Over the last several years I have visited many alternative energy and clean-tech start-ups and reviewed many business plans of potential ventures in this area. At the same time I have continued my paticipation in some personal investments and others’ investments in ventures from the last cycle. There is a difference. Business models involving the movement of bits and bytes lend themselves more easily to continuous adjustment, typically have a lower capital requirement and have historically had shorter periods to failure or liquidity events, although that is changing as the industry matures. I take nothing away from the ingenuity or management talent required to succeed in these ventures, but it certainly seems different from some historical venture cycles and the carbon-reduction cycle we are now in.
Twenty years ago, Tom Doerflinger and I published a book, “Risk and Reward-Venture Capital & the Making of America’s Great Industries.” The book detailed the start-up history of several industries–Steel, Railroads, Telephones, Autos, Computers and Biotechnology—in an effort to draw out some lessons about success or failure as it related to the role of venture capitalists/financiers. While there were many lessons a primary one related success or failure to the relative patience of the financiers–the more patient and unintrusive the financiers the higher the rate of success. For the most part, these were industries that required commitments of significant capital, time and technological and engineering innovation. In its early days the Auto industry may have come the closest to the characteristics of internet-related investing—small amounts of capital, quick evidence of success or failure, high gross margins and growth. After early years of high and rising prices for the products, it also experienced the pattern of declining prices and improved performance. There were many start-ups pursuing different technological paths (including electric) and distribution models. We think of the industry today as made up of a small number of behemoths. In the early days there were many companies. A study at the time said that between 1900 and 1908, 485 car companies were started with over half failing during that period and many more in years to come. Sound familiar?
What some of the carbon reduction entrepreneurs are doing is truly amazing. Those ventures that are moving ahead include first class engineers and scientists as well as experienced businesspeople. Watching how they deal with the typical (and some atypical) engineering problems that such operations confront daily in start-up and production modes is a real testament to these individuals and the academic and real-world training they bring to bear. It is inspiring and gives one great hope that there are solutions that will be funded, produce substantial returns and make a difference.

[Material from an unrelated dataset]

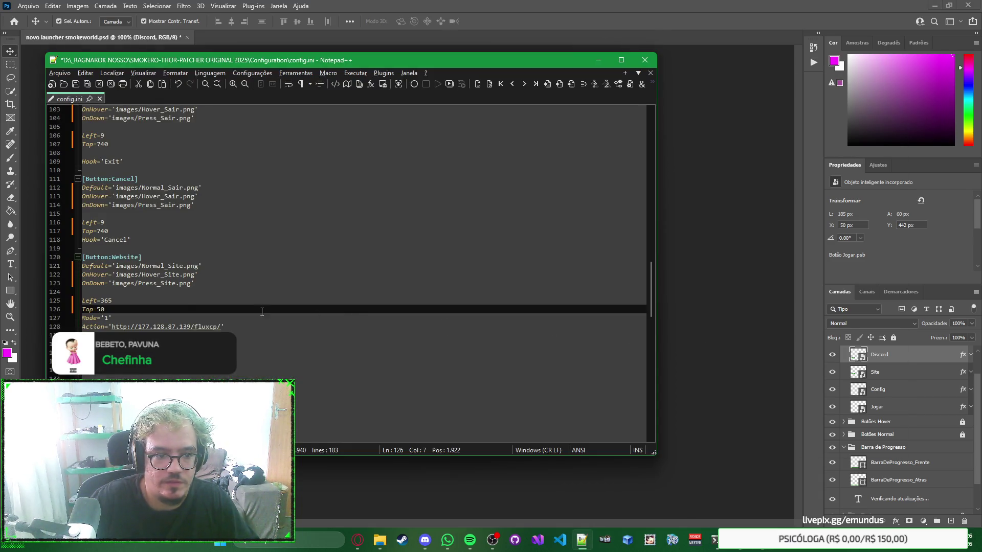
{"action": "left_click", "coordinate": [125, 302]}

For the most part—and I admit this is an overstatement—the generation of venture capitalists that got their experiences only in the last cycle, don’t quite get the time and capital equipment and the technologies that have to be applied in this cycle. Or, maybe they do, and this is just not where and how they want to invest. Some companies are getting funded, but many promising ventures are struggling and some will disappear or at best go into hibernation. If we are counting on the classic venture capital industry as the source of funds for carbon reduction technologies and companies, the pace of innovation and implementation in the United States in particular, may be too slow for the country to be a leader in this space. Is there a new model that must emerge or will it simply be the case that the smaller number of companies that do get funded in the next few years will produce some of the best vintage year returns that we will see in this decade? That, likely, will not make us the leader, but at least we will be a participant.